**本文抜粋:**
= = = = =

認知症の患者を包み込む医師のやさしさ

月に1度の通院日。付き添いの私は、父の診察が終わると医師に言った。

「朝に薬を飲むのを忘れがちで、夕方に飲んでいることが多いのですが…」

医師は私に向かってではなく、父の顔を見ながら素晴らしい提案をしてくれた。

「朝でなくても大丈夫ですよ。今回から、袋に〈昼食後〉と書いておきますね」

注意されなかったことにほっとしたのか、父はうなずいた。

私は驚いて医師に質問した。

「え? 朝じゃなくてもいいのですか?」

医師は微笑みを浮かべ、再び父の目を見て話してくれた。

「本当は、朝飲んだほうが血圧には良いですよ。でも忘れるなら、昼でも構わないですよ。飲まないよりは、飲んだ方がずっとましですから、必ず飲みましょうね」

= = = = =

**記録データ:**
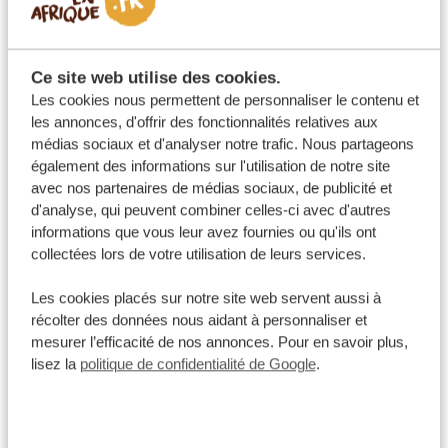
inconvénients
Un trek à la découverte des gorilles en basse saison se
Ce site web utilise des cookies.
déroule exactement comme en haute saison, à
Les cookies nous permettent de personnaliser le contenu et
quelques averses près, qui sont généralement fortes
les annonces, d'offrir des fonctionnalités relatives aux
médias sociaux et d'analyser notre trafic. Nous partageons
mais de courte durée. Avec un équipement adapté, les
également des informations sur l'utilisation de notre site
sentiers boueux et les averses passagères ne vous
avec nos partenaires de médias sociaux, de publicité et
empêcheront pas de profiter pleinement de votre trek.
d'analyse, qui peuvent combiner celles-ci avec d'autres
informations que vous leur avez fournies ou qu'ils ont
collectées lors de votre utilisation de leurs services.
Les cookies placés sur notre site web servent aussi à
récolter des données nous aidant à personnaliser et
mesurer l’efficacité de nos annonces. Pour en savoir plus,
lisez la
politique de confidentialité de Google
.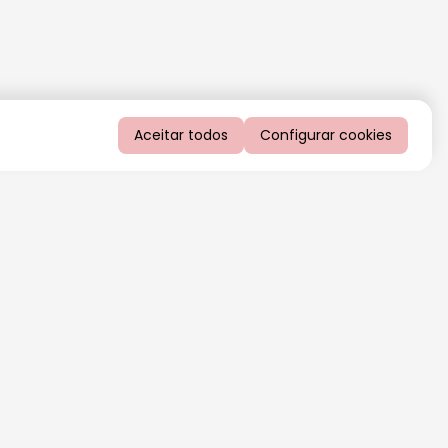
Aceitar todos
Configurar cookies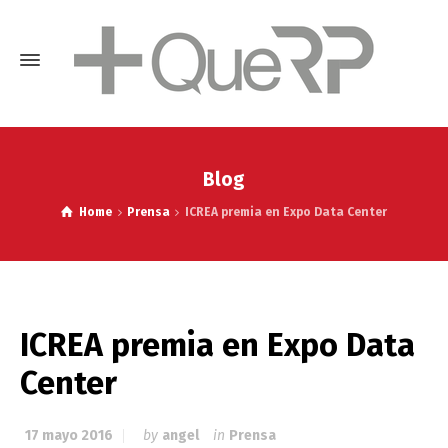
Blog
Home
Prensa
ICREA premia en Expo Data Center
ICREA premia en Expo Data
Center
17 mayo 2016
by
angel
in
Prensa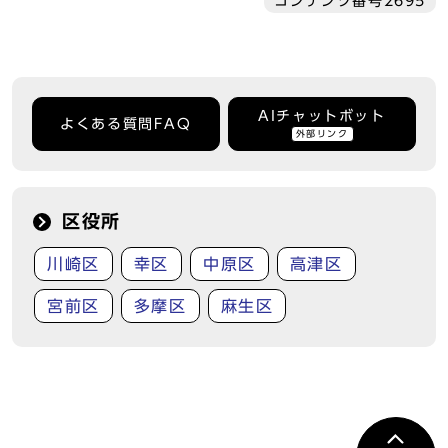
コンテンツ番号2695
AIチャットボット
よくある質問FAQ
外部リンク
区役所
川崎区
幸区
中原区
高津区
宮前区
多摩区
麻生区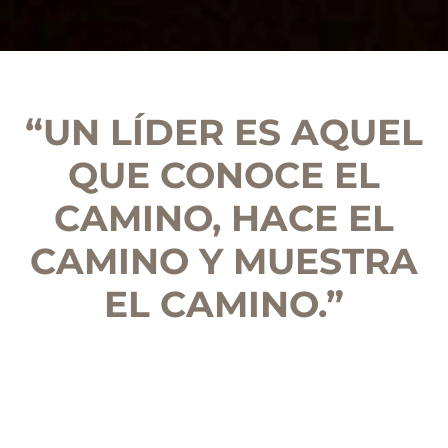
“UN LÍDER ES AQUEL
QUE CONOCE EL
CAMINO, HACE EL
CAMINO Y MUESTRA
EL CAMINO.”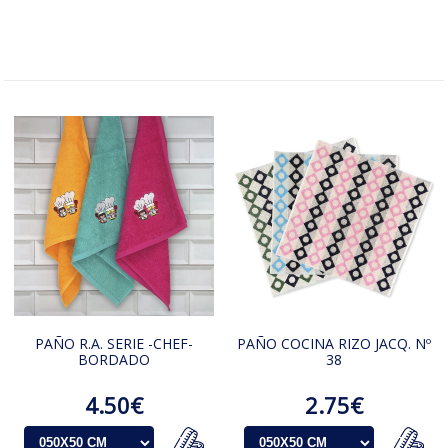
PAÑO R.A. SERIE -CHEF-
PAÑO COCINA RIZO JACQ. Nº
BORDADO
38
4.50€
2.75€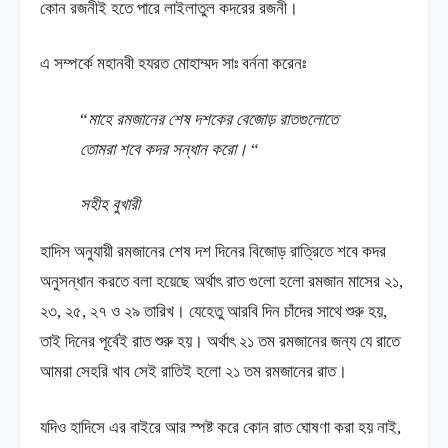
কোন রজনীই হতে পারে লাইলাতুল কদরের রজনী।
এ সম্পর্কে মহানবী হযরত মোহাম্মদ সাঃ বর্ননা করেনঃ
“
মাহে রমজানের শেষ দশকের বেজোড় রাতগুলোতে
তোমরা শবে কদর সন্ধান করো।
“
সহীহ বুখারী
হাদিস অনুযায়ী রমজানের শেষ দশ দিনের বিজোড় রাত্রিতে শবে কদর
অনুসন্ধান করতে বলা হয়েছে অর্থাৎ রাত গুলো হলো রমজান মাসের ২১,
২৩, ২৫, ২৭ ও ২৯ তারিখ। যেহেতু আরবি দিন চাঁদের সাথে শুরু হয়,
তাই দিনের পূর্বেই রাত শুরু হয়। অর্থাৎ ২১ তম রমজানের জন্য যে রাতে
আমরা সেহরি খাব সেই রাতিই হলো ২১ তম রমজানের রাত।
যদিও হাদিসে এর বাইরে আর স্পষ্ট করে কোন রাত ঘোষণা করা হয় নাই,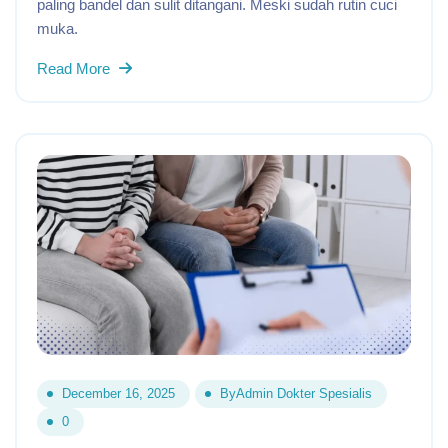
paling bandel dan sulit ditangani. Meski sudah rutin cuci
muka.
Read More
December 16, 2025
By
Admin Dokter Spesialis
0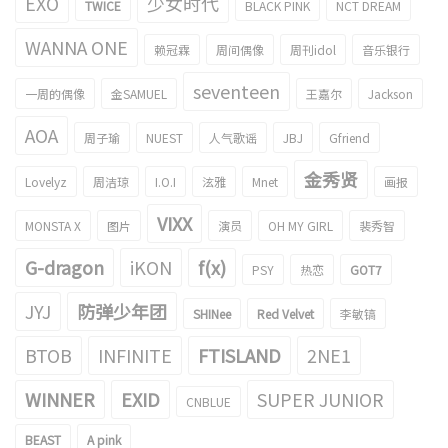
EXO
少女时代
TWICE
BLACK PINK
NCT DREAM
WANNA ONE
赖冠霖
周间偶像
周刊idol
音乐银行
seventeen
一周的偶像
金SAMUEL
王嘉尔
Jackson
AOA
周子瑜
NUEST
人气歌谣
JBJ
Gfriend
金秀贤
Lovelyz
周洁琼
I.O.I
泫雅
Mnet
画报
VIXX
MONSTA X
图片
演员
OH MY GIRL
裴秀智
G-dragon
iKON
f(x)
PSY
热恋
GOT7
JYJ
防弹少年团
SHINee
Red Velvet
李敏镐
BTOB
INFINITE
FTISLAND
2NE1
WINNER
EXID
SUPER JUNIOR
CNBLUE
BEAST
A pink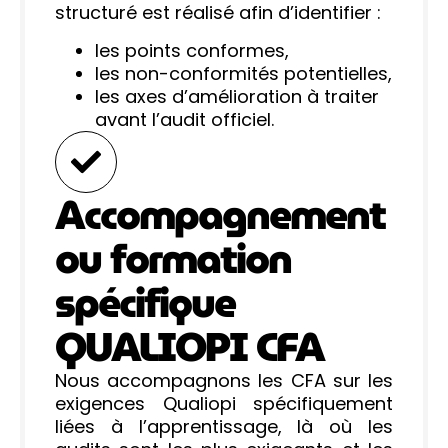
structuré est réalisé afin d’identifier :
les points conformes,
les non-conformités potentielles,
les axes d’amélioration à traiter
avant l’audit officiel.
Accompagnement
ou formation
spécifique
QUALIOPI CFA
Nous accompagnons les CFA sur les
exigences Qualiopi spécifiquement
liées à l’apprentissage, là où les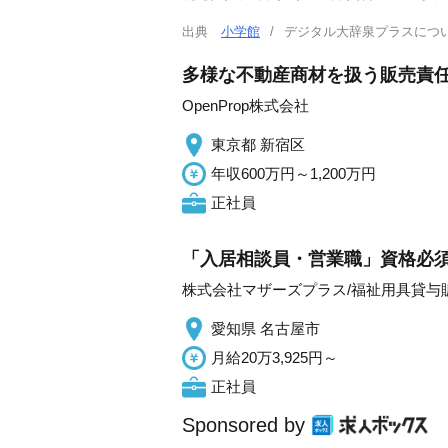
出典
小学館
デジタル大辞泉プラスに
多様な不動産商材を扱う販売責任
OpenProp株式会社
東京都 新宿区
年収600万円～1,200万円
正社員
「入居相談員・営業職」資格必須
株式会社マザーズプラス/福祉用具貸与
愛知県 名古屋市
月給20万3,925円～
正社員
Sponsored by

= = = = =

**練習問題:**
1. 認知症の父の通院を描いた本文で、医師は今回から薬の袋に何と書いておくと言ったか答えよ。
2. 認知症の父の通院を描いた本文を、医師の最後の言葉に続けて書き進めよ。

**解答一覧:**
1. 〈昼食後〉と書いておくと言った。

2.
父は素直に「はい」と答えている。

私は医師の寛容な態度に、尊敬の念を抱いた。毎日、毎日、認知症の患者を診ているのに、決してイライラした態度をとらない。医師である前に、人として本当に素晴らしい。こういう人に私もなりたい。

だが、残念なことに、先生の前では優等生の返事をした父が、翌日にはすっかりそのことを忘れていた。夕方私が父の家に行くと、「薬カレンダー」にその日の薬が入ったままだ。

「あら、パパ、薬飲んでいないね。遅くても良いって先生に言われているから、今から飲もうね」

父はきょとんとした顔で言う。

「飲んでいなかったか? 忘れっぽくなったものだな」

最近父は指先がしびれるらしく、薬の袋をうまく開けられない。私が封を開けて、父の手の平に薬を乗せた。父が6錠を1度に口に入れようとした時、ピンク色の錠剤が1個父の足元に落ちた。父は甘えた声を出す。

「拾ってくれ」

「パパ、ちょっとかがむだけで取れるでしょ。自分で拾ってよ」

父はニヤッとして言った。

「立ってるものは親でも使えっていうくらいだ。お前は子どもなんだから、俺に使われるのは当然だ」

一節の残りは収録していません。